+++ Source material
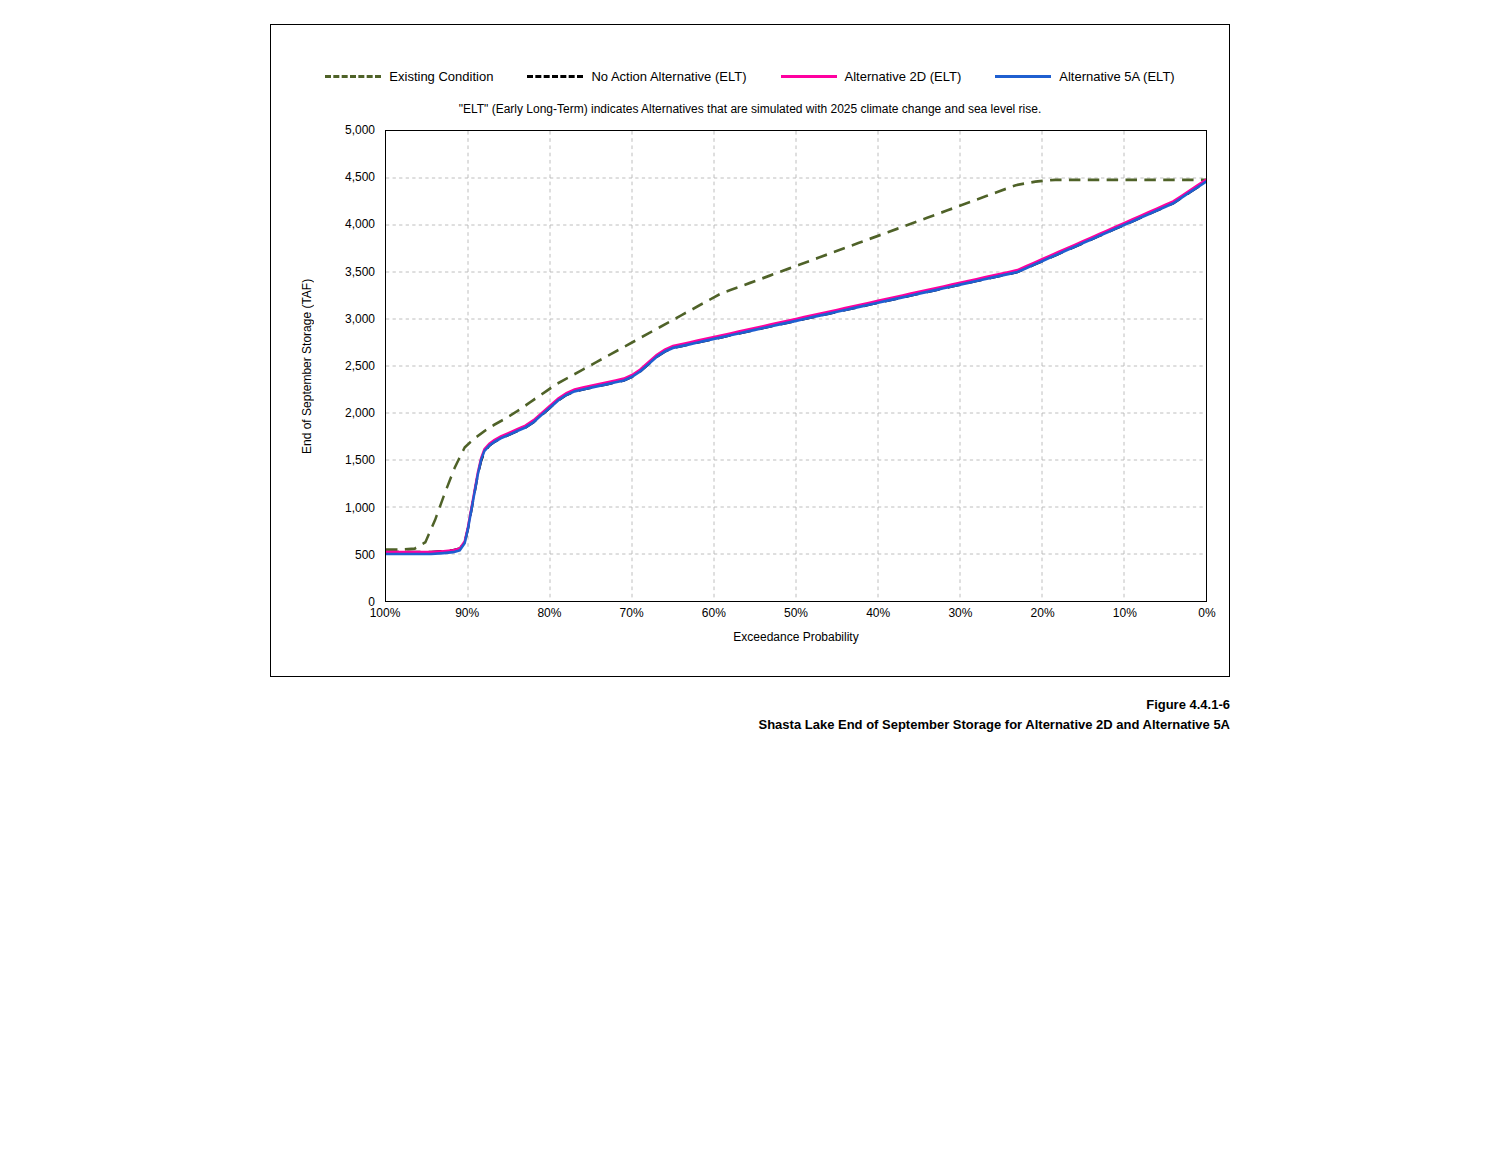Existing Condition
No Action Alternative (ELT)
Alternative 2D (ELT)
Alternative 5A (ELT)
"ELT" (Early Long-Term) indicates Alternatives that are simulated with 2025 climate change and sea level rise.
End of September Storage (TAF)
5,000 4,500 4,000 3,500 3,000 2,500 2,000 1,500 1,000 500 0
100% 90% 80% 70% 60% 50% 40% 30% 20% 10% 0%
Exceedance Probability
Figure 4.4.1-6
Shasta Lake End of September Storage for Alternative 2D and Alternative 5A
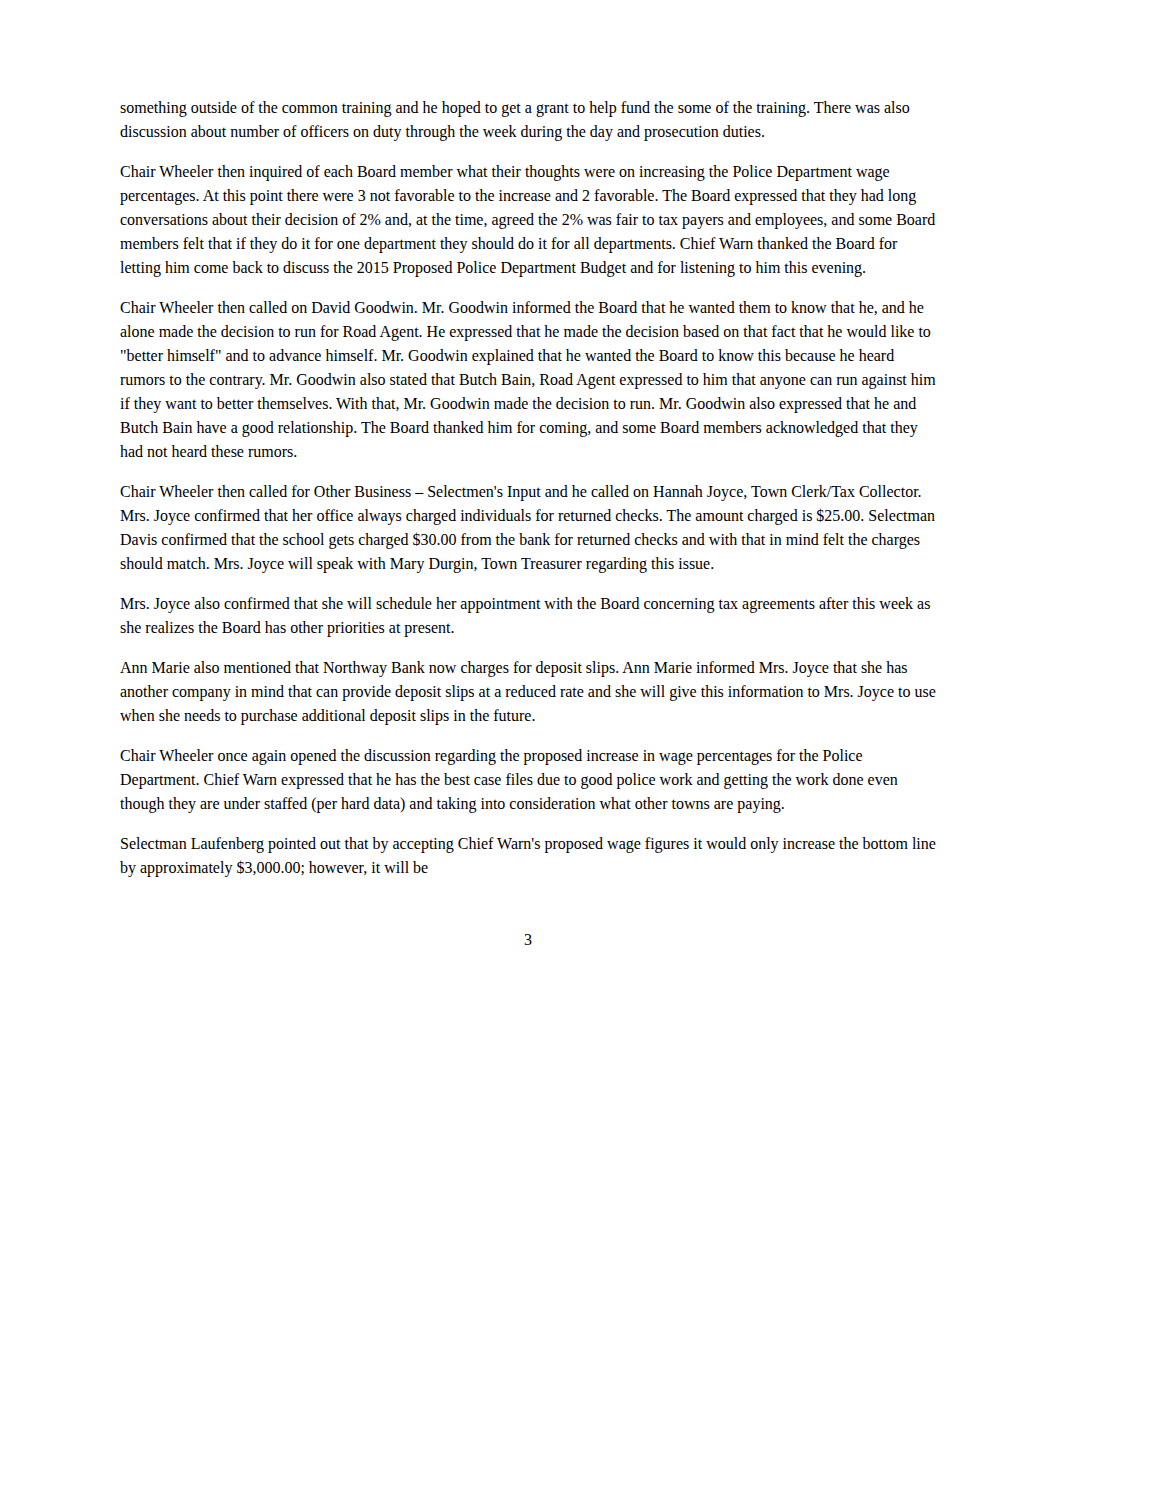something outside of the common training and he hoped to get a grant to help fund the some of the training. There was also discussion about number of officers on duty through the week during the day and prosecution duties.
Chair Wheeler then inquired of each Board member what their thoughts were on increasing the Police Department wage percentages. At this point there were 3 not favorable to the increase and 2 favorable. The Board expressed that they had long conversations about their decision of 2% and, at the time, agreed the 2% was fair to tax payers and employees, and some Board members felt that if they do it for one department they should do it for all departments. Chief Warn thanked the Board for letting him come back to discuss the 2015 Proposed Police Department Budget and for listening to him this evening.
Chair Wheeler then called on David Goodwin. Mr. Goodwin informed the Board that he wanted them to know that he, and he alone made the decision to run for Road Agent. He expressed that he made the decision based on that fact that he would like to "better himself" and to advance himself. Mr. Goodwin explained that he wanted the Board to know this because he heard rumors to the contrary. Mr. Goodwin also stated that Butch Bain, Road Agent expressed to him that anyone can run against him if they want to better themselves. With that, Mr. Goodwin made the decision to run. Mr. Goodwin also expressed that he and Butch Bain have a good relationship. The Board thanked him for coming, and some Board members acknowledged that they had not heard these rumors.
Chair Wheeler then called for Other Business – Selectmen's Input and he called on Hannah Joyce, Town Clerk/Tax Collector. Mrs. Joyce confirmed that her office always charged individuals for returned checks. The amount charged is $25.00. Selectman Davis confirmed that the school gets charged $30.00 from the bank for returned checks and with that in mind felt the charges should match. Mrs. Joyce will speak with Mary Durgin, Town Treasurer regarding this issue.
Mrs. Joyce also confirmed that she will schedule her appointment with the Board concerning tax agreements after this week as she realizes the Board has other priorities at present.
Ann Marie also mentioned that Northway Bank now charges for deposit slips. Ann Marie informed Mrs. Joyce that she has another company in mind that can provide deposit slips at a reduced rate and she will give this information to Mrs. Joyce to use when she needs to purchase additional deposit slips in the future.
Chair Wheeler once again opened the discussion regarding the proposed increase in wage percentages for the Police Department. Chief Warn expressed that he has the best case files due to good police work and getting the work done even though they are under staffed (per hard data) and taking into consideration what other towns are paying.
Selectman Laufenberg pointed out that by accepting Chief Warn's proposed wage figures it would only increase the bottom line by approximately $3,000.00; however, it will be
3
++++++
+++ Source material
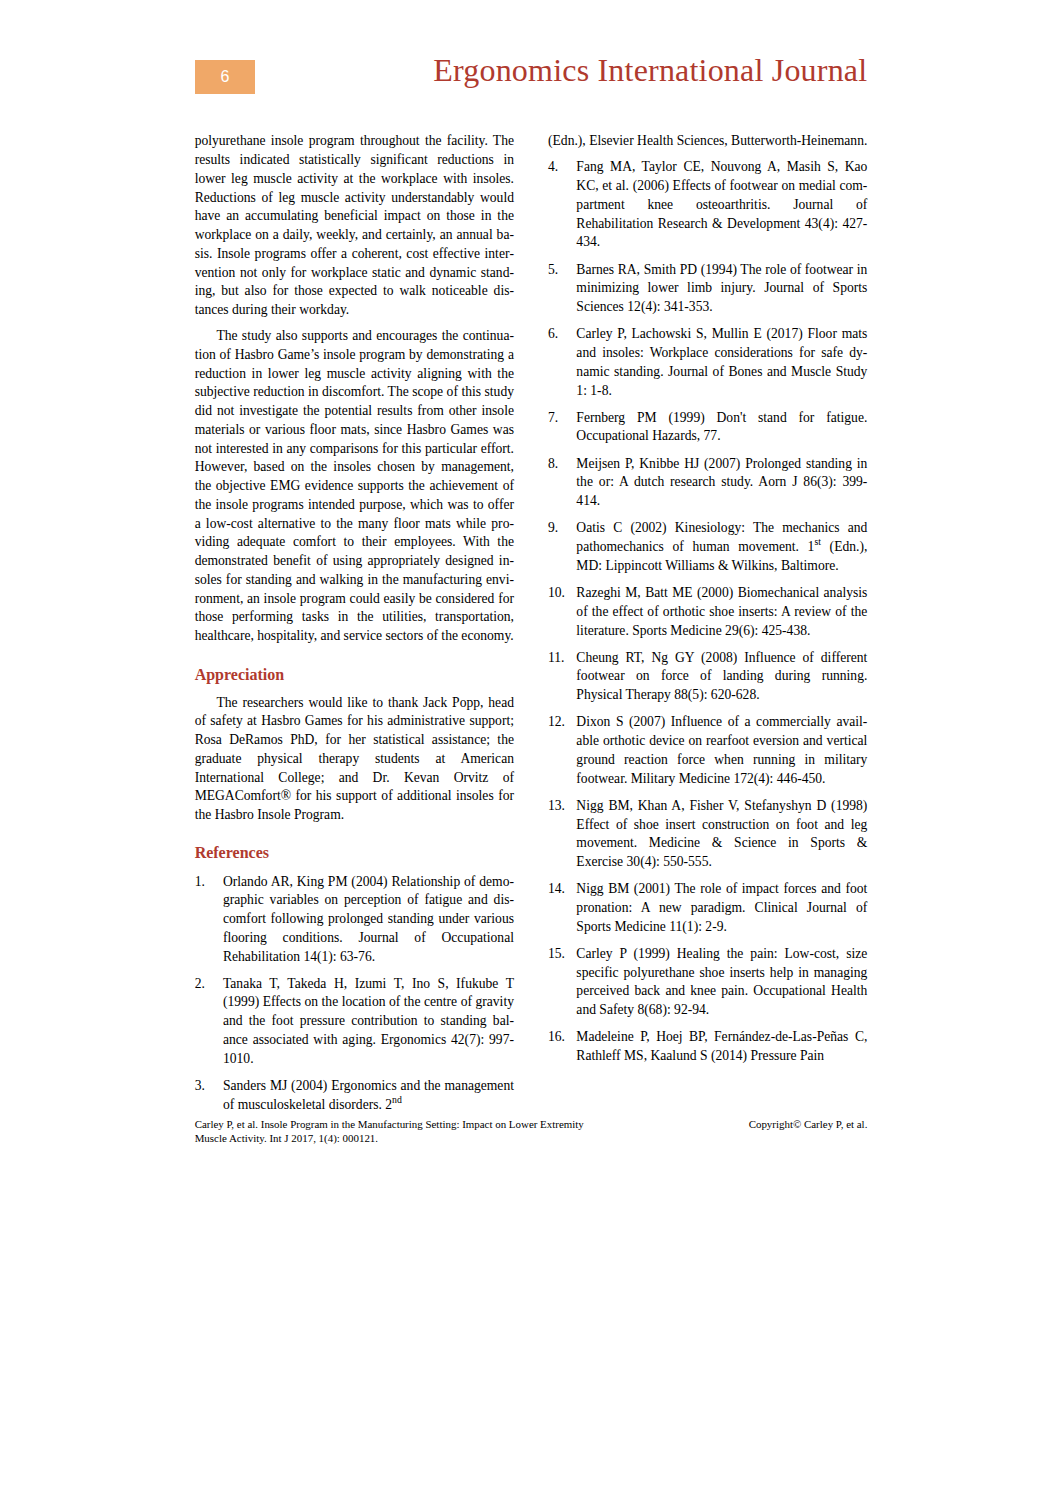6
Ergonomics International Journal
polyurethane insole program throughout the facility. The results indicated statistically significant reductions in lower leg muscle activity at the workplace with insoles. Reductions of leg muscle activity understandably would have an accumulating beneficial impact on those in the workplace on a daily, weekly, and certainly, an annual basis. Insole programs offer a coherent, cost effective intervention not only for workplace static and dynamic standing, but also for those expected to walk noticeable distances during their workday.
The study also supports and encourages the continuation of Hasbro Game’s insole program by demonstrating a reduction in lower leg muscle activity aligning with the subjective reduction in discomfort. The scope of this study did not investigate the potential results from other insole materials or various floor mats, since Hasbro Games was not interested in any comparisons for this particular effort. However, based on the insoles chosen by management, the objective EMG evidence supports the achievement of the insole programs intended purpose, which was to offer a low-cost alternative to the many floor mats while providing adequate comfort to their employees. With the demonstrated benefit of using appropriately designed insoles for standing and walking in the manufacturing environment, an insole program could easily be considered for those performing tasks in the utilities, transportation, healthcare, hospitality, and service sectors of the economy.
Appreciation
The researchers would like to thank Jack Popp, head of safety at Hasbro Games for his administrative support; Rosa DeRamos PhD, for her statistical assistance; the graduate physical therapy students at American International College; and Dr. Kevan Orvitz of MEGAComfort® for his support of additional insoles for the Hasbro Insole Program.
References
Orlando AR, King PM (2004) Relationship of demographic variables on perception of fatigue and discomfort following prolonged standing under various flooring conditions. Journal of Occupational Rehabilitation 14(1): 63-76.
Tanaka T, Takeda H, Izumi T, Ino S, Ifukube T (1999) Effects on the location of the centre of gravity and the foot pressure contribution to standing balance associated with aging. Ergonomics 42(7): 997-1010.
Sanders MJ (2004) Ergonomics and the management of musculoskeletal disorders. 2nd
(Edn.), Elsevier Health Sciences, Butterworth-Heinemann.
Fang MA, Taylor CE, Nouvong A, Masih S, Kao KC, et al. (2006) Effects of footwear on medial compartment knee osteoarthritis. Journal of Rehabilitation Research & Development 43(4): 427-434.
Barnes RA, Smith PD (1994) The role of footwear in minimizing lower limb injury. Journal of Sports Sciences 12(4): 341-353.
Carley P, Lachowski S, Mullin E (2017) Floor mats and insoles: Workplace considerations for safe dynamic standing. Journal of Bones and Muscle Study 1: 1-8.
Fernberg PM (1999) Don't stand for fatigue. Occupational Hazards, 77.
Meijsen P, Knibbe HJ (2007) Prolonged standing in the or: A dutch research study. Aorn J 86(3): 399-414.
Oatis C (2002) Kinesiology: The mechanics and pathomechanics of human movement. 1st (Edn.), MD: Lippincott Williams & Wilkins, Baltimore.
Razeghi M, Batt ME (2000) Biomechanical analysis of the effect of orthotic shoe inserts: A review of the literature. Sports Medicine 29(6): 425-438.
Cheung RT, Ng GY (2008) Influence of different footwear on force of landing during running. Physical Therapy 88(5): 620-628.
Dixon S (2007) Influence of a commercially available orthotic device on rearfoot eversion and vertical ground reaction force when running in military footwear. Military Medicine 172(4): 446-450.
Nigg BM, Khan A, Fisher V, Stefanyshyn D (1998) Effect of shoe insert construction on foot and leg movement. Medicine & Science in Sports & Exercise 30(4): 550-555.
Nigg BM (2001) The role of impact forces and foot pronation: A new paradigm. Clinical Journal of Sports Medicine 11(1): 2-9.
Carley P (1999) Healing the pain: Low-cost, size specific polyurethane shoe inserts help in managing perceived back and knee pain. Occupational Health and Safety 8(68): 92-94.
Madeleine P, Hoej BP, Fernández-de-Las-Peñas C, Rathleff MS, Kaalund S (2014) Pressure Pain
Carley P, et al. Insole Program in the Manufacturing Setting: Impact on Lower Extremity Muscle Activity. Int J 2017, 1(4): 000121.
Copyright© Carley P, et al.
++++++
Problem description: In the entries above, find the line that contains "Existing Condition" and the line that contains "End of September Storage (TAF)". Reproduce exactly those two lines and every line between them, but not the pictures.

Response area:
Existing Condition
No Action Alternative (ELT)
Alternative 2D (ELT)
Alternative 5A (ELT)
"ELT" (Early Long-Term) indicates Alternatives that are simulated with 2025 climate change and sea level rise.
End of September Storage (TAF)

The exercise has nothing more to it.